The phrase “reduce, reuse, recycle” is one crafted with intention. It is an instruction or hierarchy of priorities when thinking about the waste we create. We should start by reducing our production of waste. We should then reuse any waste we can. Once it’s served its purpose we should recycle anything that can be.

When we start taking a hard look at the amount of trash each of us produce, it’s easy to see that reducing our consumption is the best way to reduce our total production of waste. But at the end of the day, when we have the amount of trash we create laying in front of us, we need to dispose of that trash correctly. However, this isn’t something to be rushed and given little thought because things like misplaced recyclables can lead to contamination of an entire batch of recyclables.

As discussed in the previous blog in this series, the photo above shows 1 day worth of trash accumulation for me. Throughout the day, we make quick judgments about where we think our trash belongs. I would imagine you often want to reach for the recycling bin whenever possible, but the reality is that about 50% of our waste ends up in a landfill.

Despite our best efforts, most of us use products that don’t have much value and the cost to benefit ratio results in them ending up in a landfill. The amount of our waste that ends up in a landfill is likely inflated due to the contamination mentioned earlier. When you and I put items that don’t belong in the curbside-recycling bin like food scraps or plastic bags it can end up contaminating the entire lot of recycling. It ends up being too expensive for waste processors to separate the good from the bad and it all gets sent to the landfill. This is why it’s so important for us to be educated in what is recyclable and what isn’t, but we’ll get into more depth on that on a later blog post.

Separated day of waste

After my day of trash collection, I went ahead and separated everything into its appropriate place. I was refreshed to see that a large portion of my waste from the day could be recycled curbside, which is on the far left. Front and center you’ll see my compostable waste. We are also lucky to live in an area that offers composting so I was able to turn everything from my banana peel to my paper towels and coffee filter into a valuable resource. If you don’t have a compost facility near you, I highly suggest you start a compost of your own. It can be really rewarding!

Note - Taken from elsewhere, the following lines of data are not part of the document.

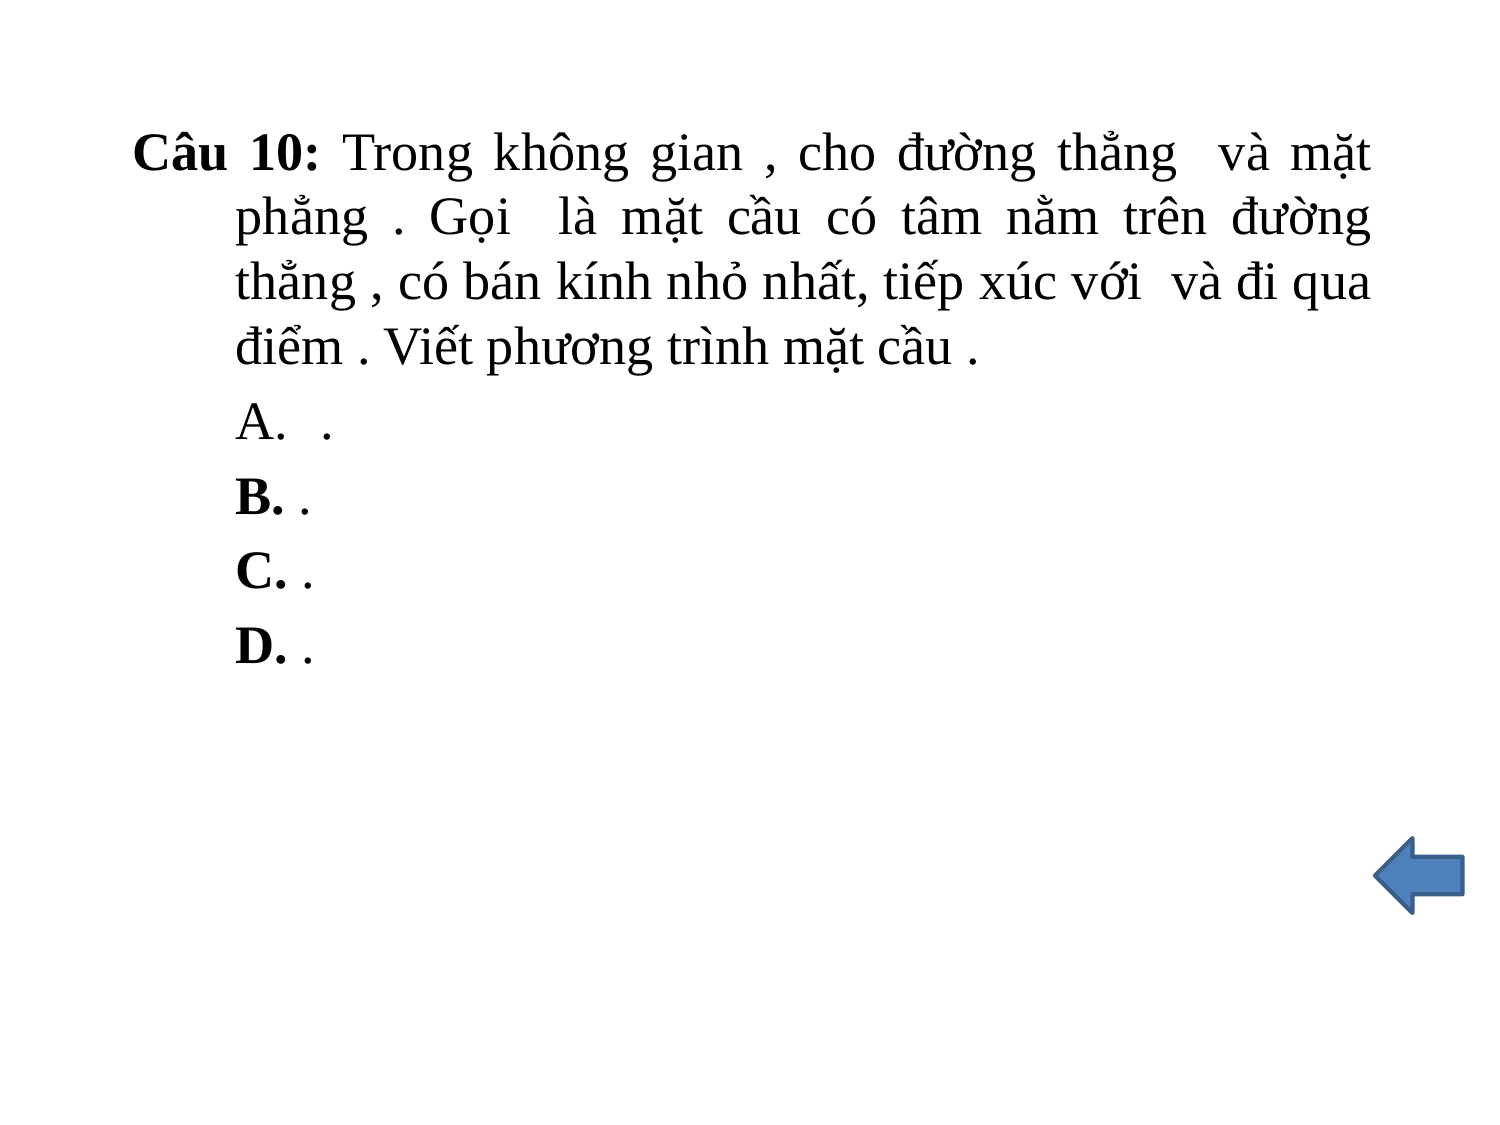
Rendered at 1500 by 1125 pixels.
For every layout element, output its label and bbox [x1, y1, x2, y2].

text_box [1372, 836, 1465, 915]
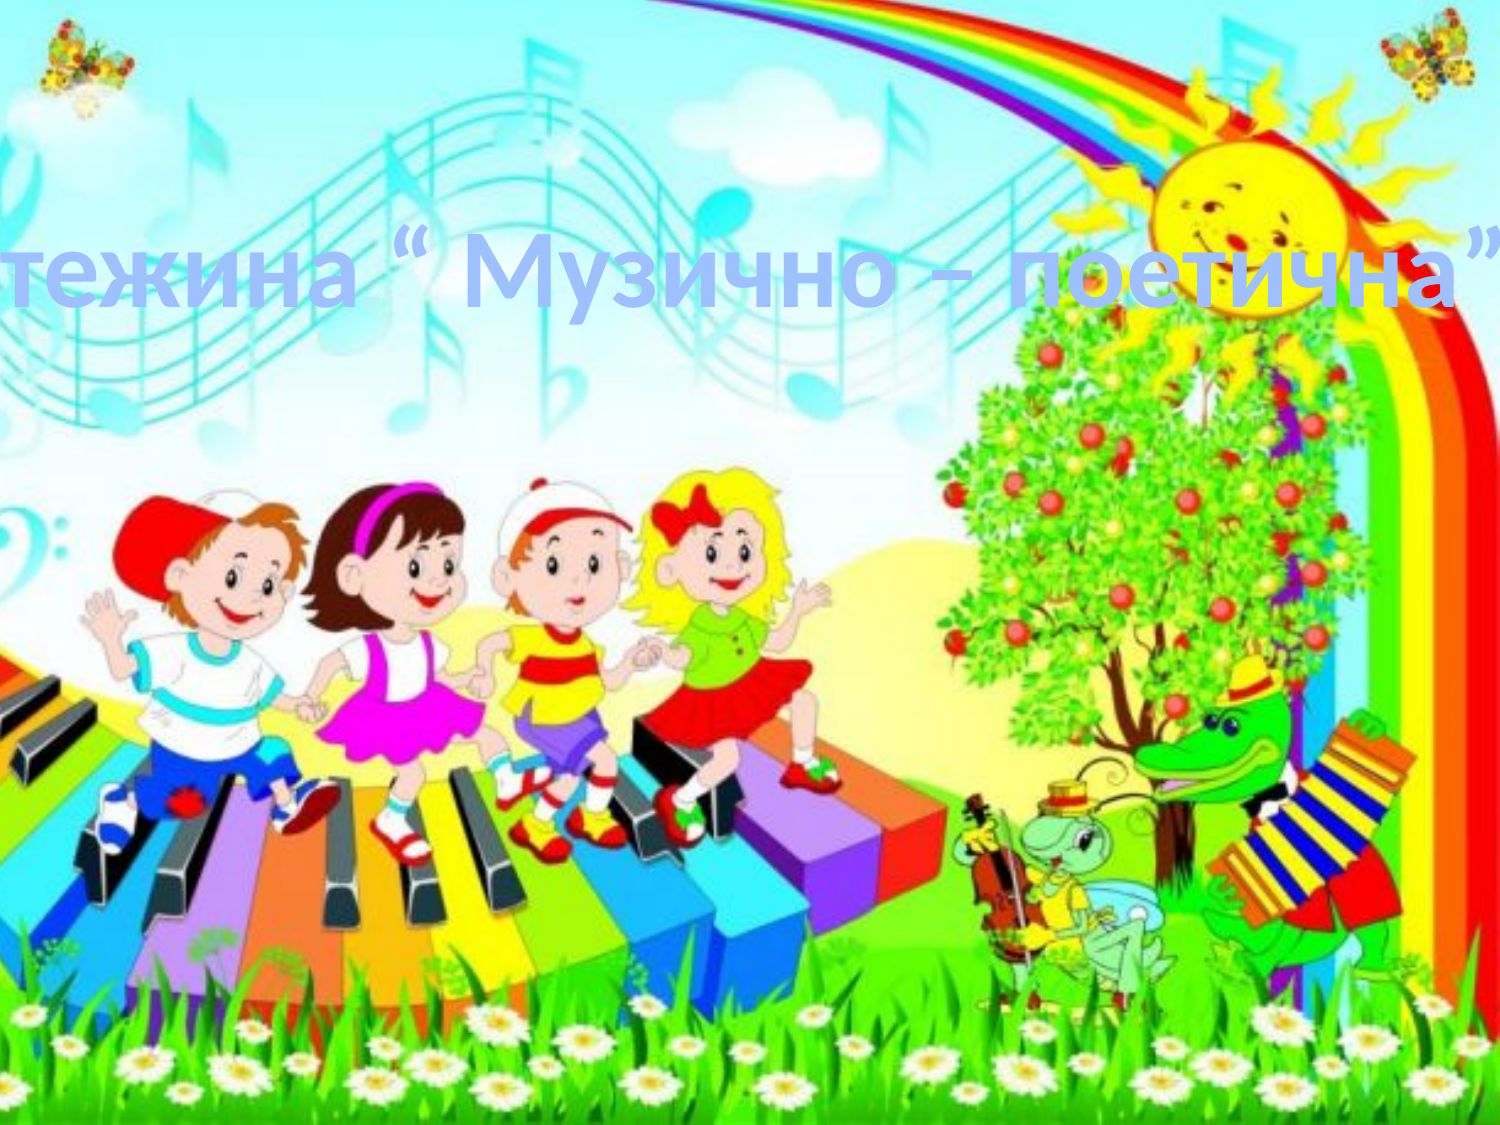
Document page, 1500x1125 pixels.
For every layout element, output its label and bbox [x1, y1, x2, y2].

list [0, 0, 1500, 1125]
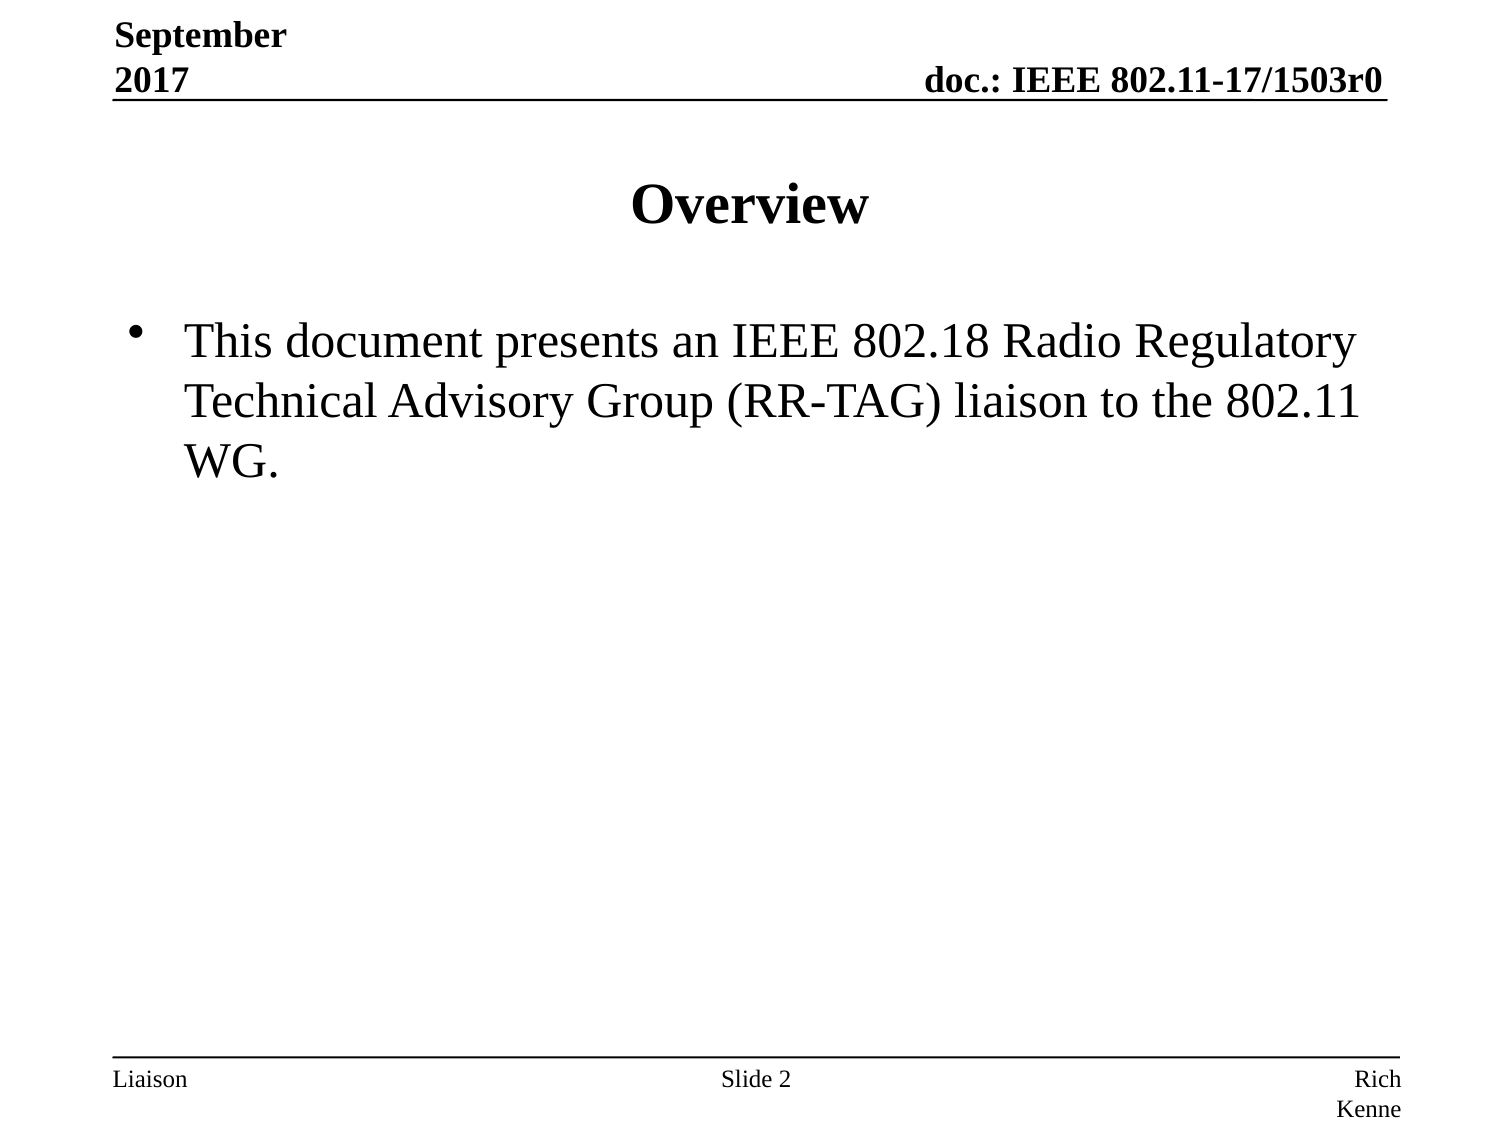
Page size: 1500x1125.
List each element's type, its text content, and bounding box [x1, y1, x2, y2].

title Overview [112, 112, 1388, 288]
footer Rich Kennedy, HP Enterprise [1324, 1061, 1402, 1093]
list This document presents an IEEE 802.18 Radio Regulatory Technical Advisory Group (RR-TAG) liaison to the 802.11 WG. [112, 299, 1388, 975]
slide_number Slide 2 [712, 1061, 800, 1093]
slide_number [114, 54, 368, 101]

Unfortunately I was still left with a good chunk of waste that I needed to go through store-drop-off for recycling or had to go to a landfill. In fact nearly 4lbs of my 8.2lbs of waste ended up getting sent to the dump. Things like the freezer gel pack for my meal delivery kit add up quickly, which is a reminder of my need to reduce my waste production.

 The upper left corner represents the plastic products that cannot be recycled curbside. These items don’t work well with standard recycling equipment and need to be brought to store-drop-off locations. Things like plastic grocery bags are a great example of this. But rest assured, that I reuse the heck out of them first!


In my next few blog posts I will give you much more information about exactly how and why this plastic is treated differently, the difference in all the plastic you see, how to tell the difference, and why its such a problem when we recycle incorrectly.  But until then, make sure you are thinking twice before tossing anything into that recycle bin.